* _Problem requirements_: Would you repeat every entry below word for word but drop the images?

Records from a data source:

----------

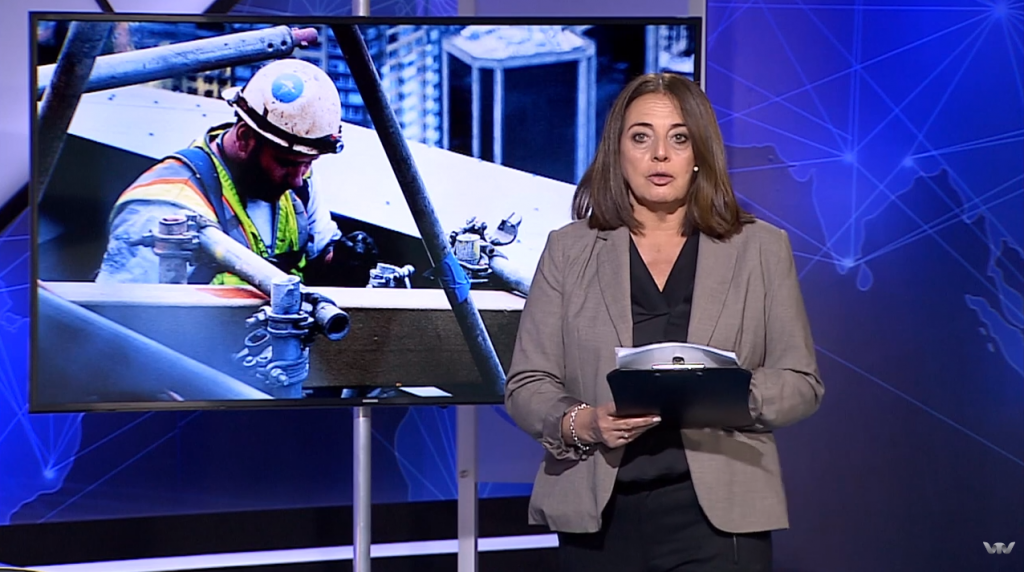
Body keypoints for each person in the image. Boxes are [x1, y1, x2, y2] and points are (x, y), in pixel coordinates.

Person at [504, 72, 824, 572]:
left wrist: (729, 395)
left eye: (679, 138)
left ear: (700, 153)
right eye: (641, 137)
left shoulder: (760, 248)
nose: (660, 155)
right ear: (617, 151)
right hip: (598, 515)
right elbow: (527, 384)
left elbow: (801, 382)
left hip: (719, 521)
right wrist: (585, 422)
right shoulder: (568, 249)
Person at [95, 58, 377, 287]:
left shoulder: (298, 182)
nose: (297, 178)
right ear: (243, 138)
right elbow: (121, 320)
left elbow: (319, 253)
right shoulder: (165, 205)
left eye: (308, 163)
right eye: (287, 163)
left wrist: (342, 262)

----------

* _Answer to this task_:
Body keypoints for each person in the image. Boxes are [x1, y1, x2, y2] and points are (x, y), in pixel coordinates.

Person at [504, 72, 824, 572]:
left wrist: (729, 395)
left eye: (679, 138)
left ear: (700, 153)
right eye: (641, 137)
left shoulder: (760, 248)
nose: (660, 155)
right ear: (617, 151)
right hip: (598, 515)
right elbow: (527, 384)
left elbow: (801, 382)
left hip: (719, 521)
right wrist: (585, 422)
right shoulder: (568, 249)
Person at [95, 58, 377, 287]:
left shoulder: (298, 182)
nose: (297, 178)
right ear: (243, 138)
right elbow: (121, 320)
left elbow: (319, 253)
right shoulder: (165, 205)
left eye: (308, 163)
right eye: (287, 163)
left wrist: (342, 262)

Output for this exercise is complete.